The UN serves as a forum for discussion and
manages agencies as best it can.  

No matter what, each member state has its own agenda and priorities, and will move in its own self-interest.  Dispite the haggling that goes on, the UN is one of the best forums where 
countries can get together and talk in public and
in secret back rooms.  Issues progress with communication, result in consensus, or
bog down with self-interest.

In my opinion, the UN did not fail when "After the US showed the world the UN is ineffective and unimportant when they invaided Iraq".  Rather, the UN provided the forum for discussion and
debate.  And there was debate.  The UN was 
preceived to fail because the US acted on its own
beliefs rather than on the consensus of most members.  That is not a failure of the UN.  The US made a decision and acted on it as all countries are free to do.  The consequences 
however may be good, bad, bitter, or inevitable.


----------



## Goober (30 May 2004)

Bert said:
			
		

> Also, I think it is extremely optimistic to believe the UN is the body to solve all world problems.   It is not a problem solver.   The structure of the UN and human nature prevent it.
> The UN serves as a forum for discussion and
> manages agencies as best it can.
> 
> ...



Good points.


----------



## Edward Campbell (7 Nov 2009)

This story, reproduced under the Fair Dealing provisions (§29) of the Copyright Act from today’s _Ottawa Citizen_, tells us that the United Nations remains predictable:

http://www.ottawacitizen.com/news/Canadian+tossed+from+over+Israel+remarks/2195614/story.html


> Canadian tossed from UN over Israel remarks
> *Scholar critical of report alleging Gaza war crimes*
> 
> By Steven Edwards, Canwest News Service
> ...




More on Anne Bayefsky here and here.

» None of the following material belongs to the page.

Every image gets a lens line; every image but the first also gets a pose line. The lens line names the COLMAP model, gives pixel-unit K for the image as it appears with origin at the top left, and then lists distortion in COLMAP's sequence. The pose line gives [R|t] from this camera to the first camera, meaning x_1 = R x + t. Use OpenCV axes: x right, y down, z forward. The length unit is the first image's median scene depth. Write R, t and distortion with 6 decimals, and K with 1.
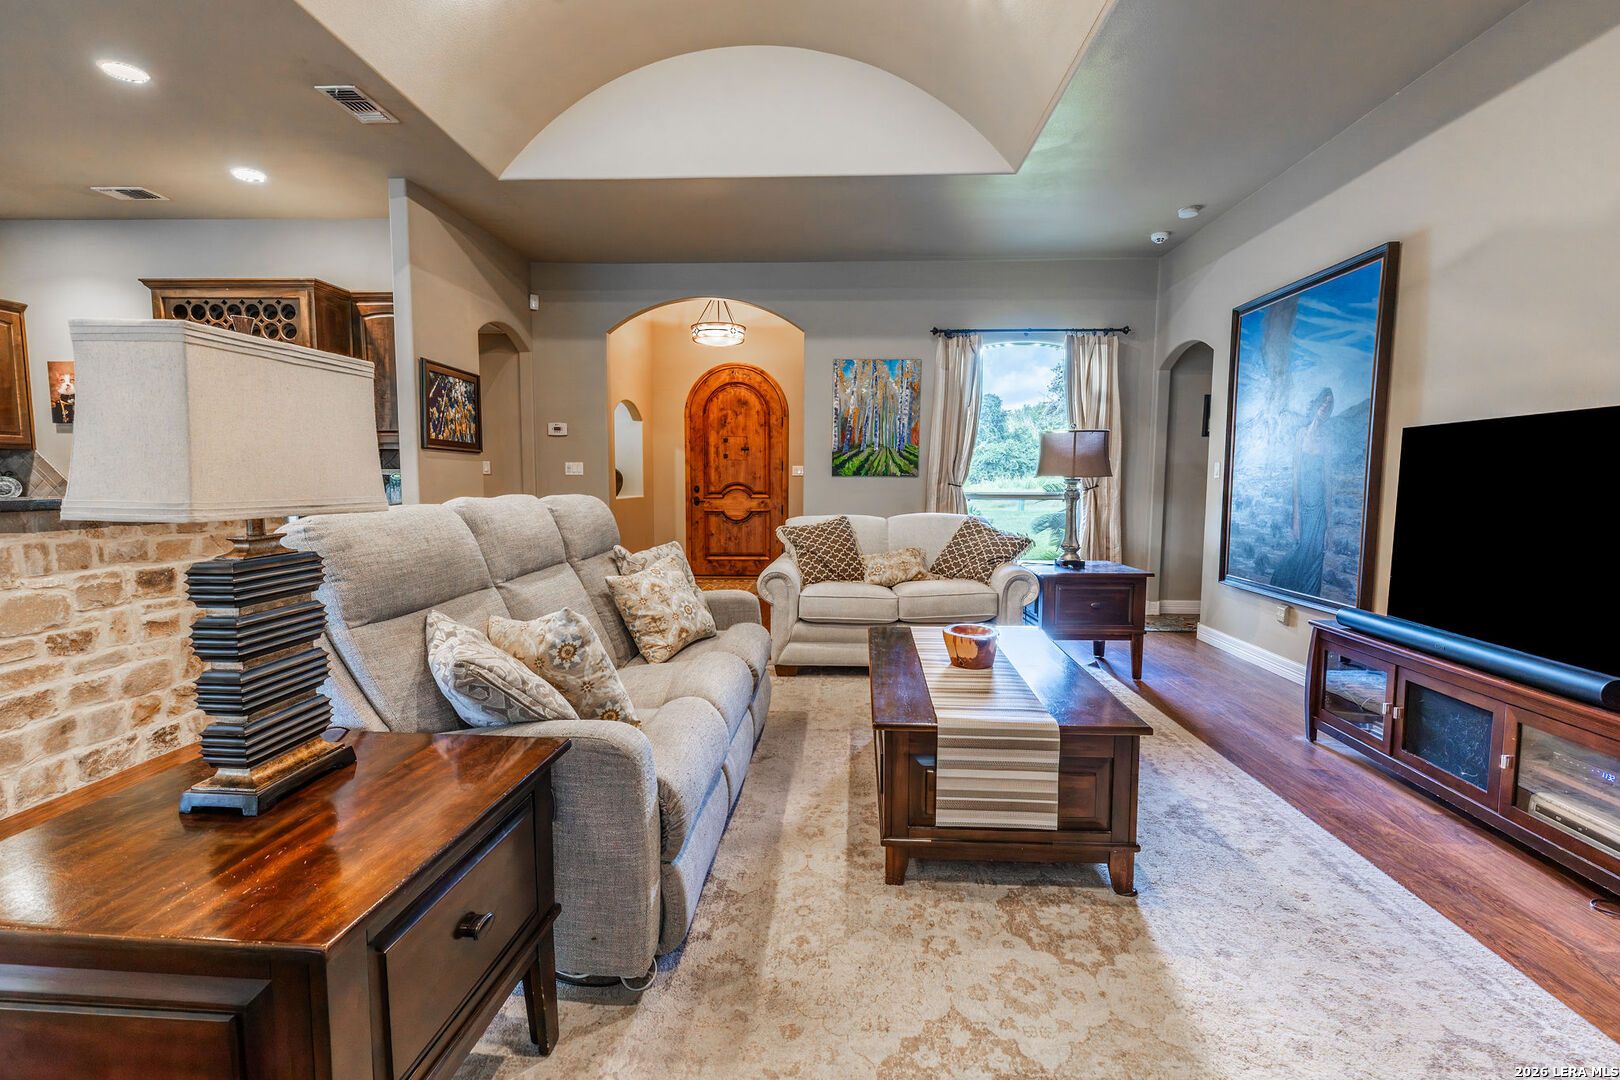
lens RADIAL K [[726.6, 0, 816.4], [0, 726.6, 536.7], [0, 0, 1]] dist [0.003425, -0.001392]
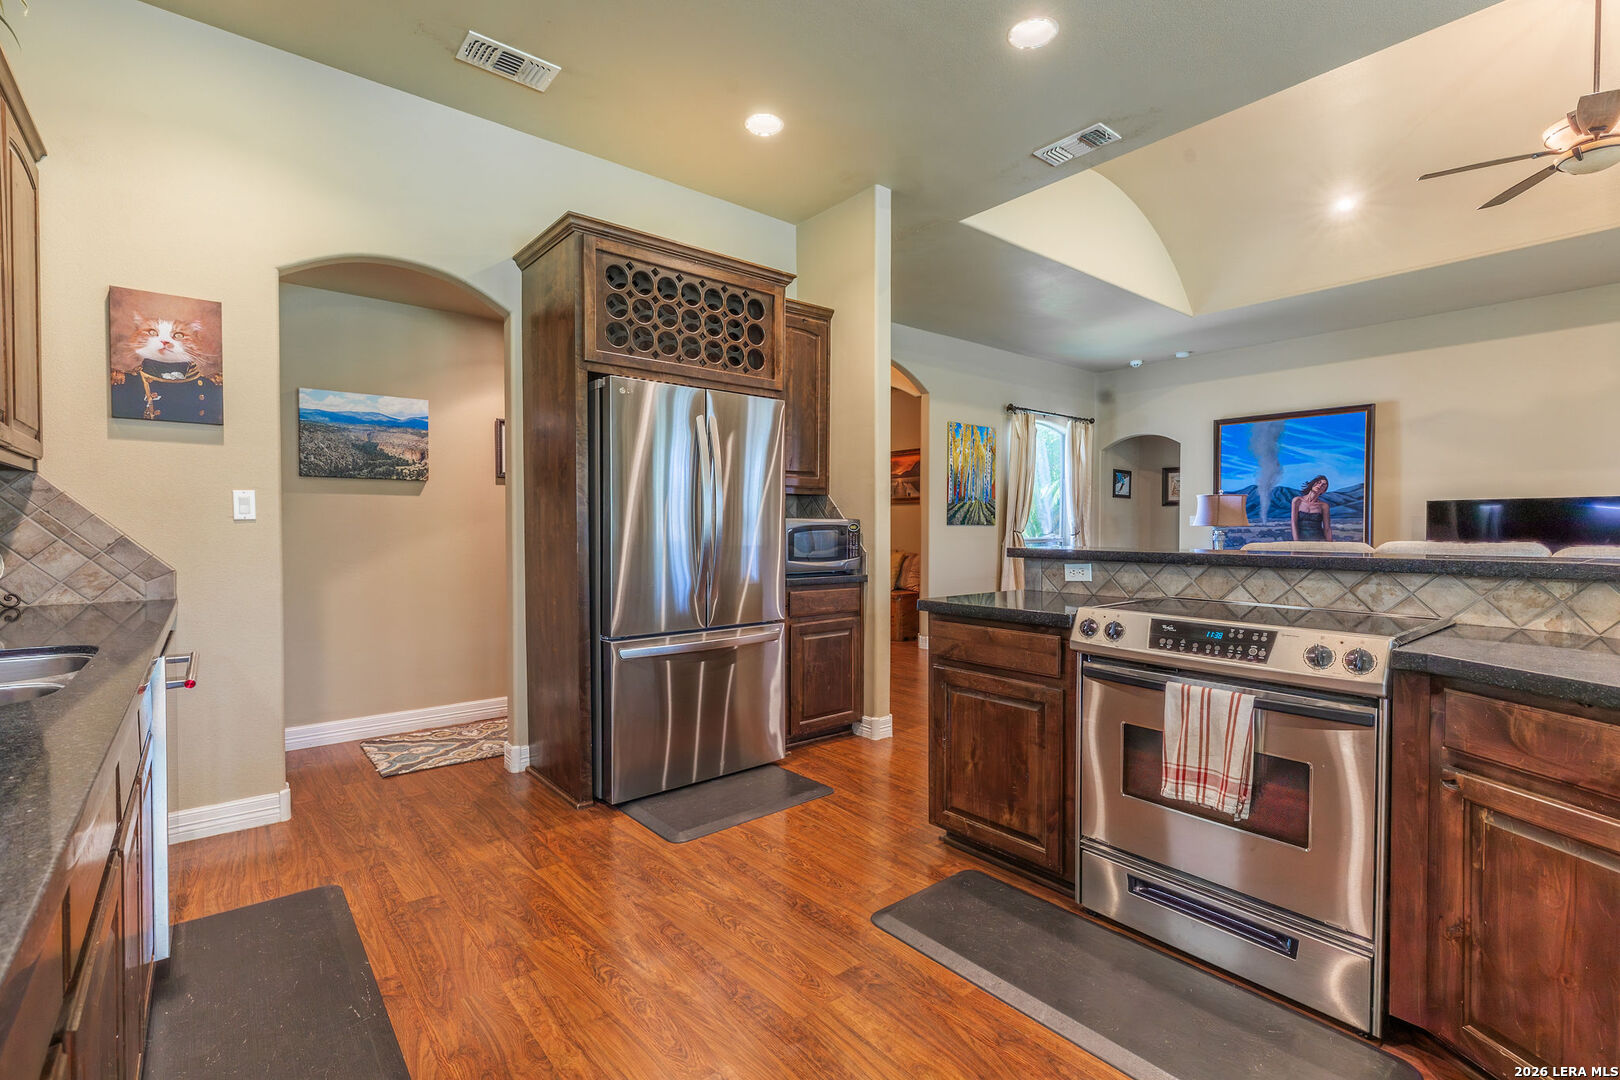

She is certainly a *scholar* but one with an agenda.

But it is nice to see that the UN remains constant in its campaign for (*selected*) human rights.


----------



## Lightguns (6 Oct 2016)

I am not able to link but I see the shake up at the UN looks interesting.  Sec Gen from the Socialist International, Political Affairs run by Russia, Peacekeeping run by China, Saudi to run Human Rights.  All we need now is Iran running disarmament and Bengal running UN Children's program.


----------